What is the number of lines in the data holding the word "hand"? Give that number by itself.

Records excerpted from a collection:
^^^^^^^^^^^^^^^^
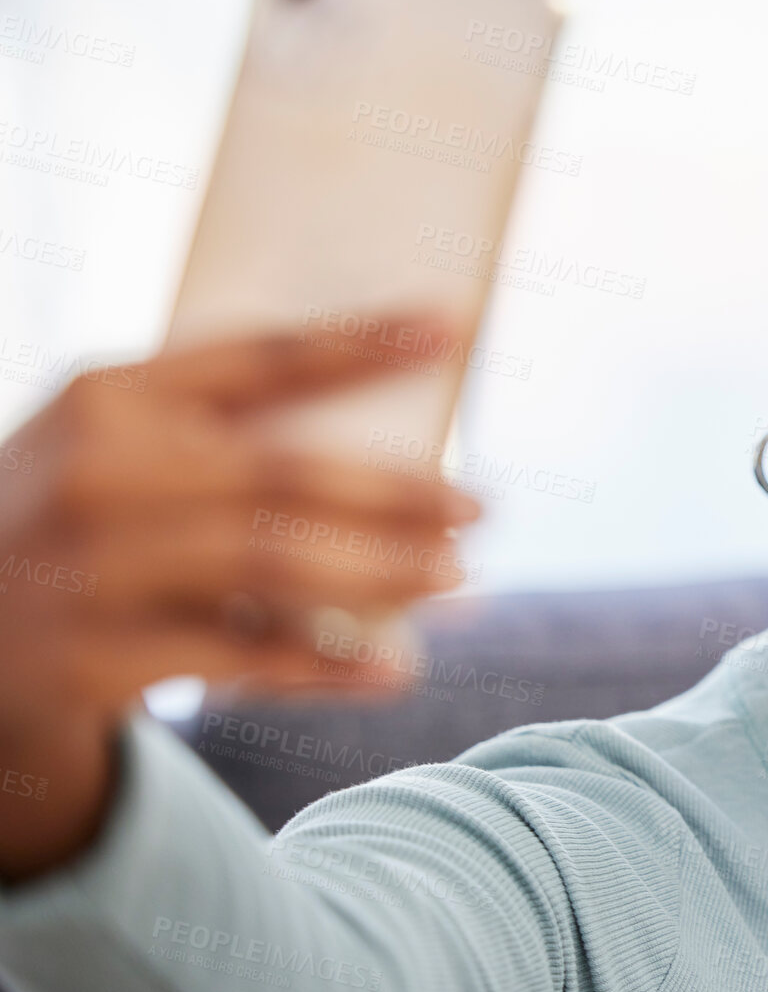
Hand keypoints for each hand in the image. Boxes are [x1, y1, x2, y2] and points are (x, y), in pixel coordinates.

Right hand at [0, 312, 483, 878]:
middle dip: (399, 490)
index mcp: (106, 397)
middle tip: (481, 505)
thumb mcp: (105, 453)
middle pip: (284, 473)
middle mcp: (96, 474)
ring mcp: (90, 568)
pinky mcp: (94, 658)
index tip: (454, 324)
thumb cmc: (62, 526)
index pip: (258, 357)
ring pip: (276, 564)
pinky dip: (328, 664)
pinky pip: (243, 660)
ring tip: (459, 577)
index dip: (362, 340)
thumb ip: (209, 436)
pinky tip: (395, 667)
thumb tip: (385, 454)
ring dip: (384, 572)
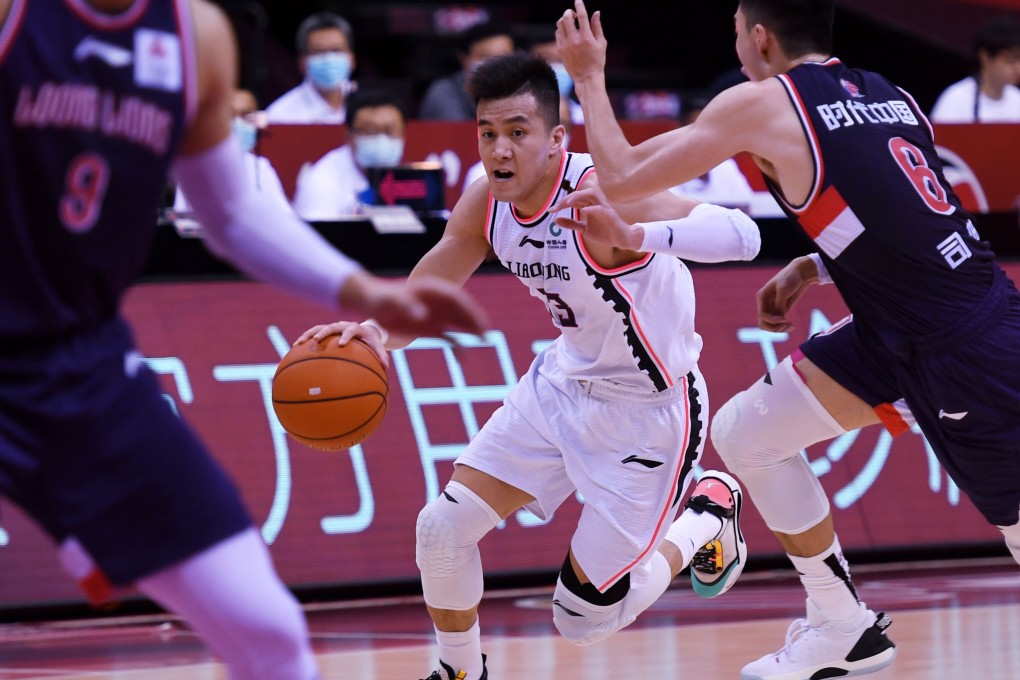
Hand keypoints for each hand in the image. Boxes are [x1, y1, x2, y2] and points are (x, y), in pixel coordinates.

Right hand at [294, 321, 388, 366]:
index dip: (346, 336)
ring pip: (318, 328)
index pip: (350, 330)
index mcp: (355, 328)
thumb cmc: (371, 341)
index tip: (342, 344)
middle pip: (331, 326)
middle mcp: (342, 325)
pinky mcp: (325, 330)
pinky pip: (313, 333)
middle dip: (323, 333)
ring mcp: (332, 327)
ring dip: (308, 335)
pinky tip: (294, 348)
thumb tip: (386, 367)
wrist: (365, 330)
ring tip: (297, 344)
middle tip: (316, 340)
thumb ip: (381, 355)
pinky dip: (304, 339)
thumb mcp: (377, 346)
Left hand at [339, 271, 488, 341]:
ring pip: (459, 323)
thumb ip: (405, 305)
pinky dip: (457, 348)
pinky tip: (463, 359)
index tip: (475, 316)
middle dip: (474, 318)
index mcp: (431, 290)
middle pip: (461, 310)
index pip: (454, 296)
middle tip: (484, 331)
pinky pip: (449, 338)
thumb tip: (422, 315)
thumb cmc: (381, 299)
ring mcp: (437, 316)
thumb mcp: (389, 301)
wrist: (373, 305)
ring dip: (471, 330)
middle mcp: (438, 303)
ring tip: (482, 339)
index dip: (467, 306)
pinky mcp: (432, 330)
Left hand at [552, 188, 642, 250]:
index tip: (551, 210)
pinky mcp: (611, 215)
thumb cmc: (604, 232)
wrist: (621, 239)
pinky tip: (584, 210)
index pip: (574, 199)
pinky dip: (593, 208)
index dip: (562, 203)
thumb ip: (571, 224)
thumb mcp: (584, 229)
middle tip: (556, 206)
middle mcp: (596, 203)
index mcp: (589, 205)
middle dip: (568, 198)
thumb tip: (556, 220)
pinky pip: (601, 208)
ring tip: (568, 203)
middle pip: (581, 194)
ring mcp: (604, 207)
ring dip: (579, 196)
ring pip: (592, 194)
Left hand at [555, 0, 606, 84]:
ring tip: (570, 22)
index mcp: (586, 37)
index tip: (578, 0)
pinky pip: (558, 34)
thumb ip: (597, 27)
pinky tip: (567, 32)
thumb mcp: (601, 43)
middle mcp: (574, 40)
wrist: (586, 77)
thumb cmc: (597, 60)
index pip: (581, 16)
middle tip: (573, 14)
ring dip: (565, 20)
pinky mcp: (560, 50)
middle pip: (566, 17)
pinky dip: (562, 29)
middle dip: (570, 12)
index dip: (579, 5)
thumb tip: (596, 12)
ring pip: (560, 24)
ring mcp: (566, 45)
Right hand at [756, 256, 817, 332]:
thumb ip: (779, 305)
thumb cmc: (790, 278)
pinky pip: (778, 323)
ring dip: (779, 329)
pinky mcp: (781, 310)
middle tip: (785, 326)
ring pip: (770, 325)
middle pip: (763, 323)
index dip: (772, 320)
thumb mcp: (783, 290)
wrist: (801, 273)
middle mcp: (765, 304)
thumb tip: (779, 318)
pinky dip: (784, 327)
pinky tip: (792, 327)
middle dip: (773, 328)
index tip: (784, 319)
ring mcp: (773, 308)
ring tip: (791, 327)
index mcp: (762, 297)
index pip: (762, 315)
^^^^^^^^^^^^^^^^
> OUTPUT FOR THIS EXERCISE
8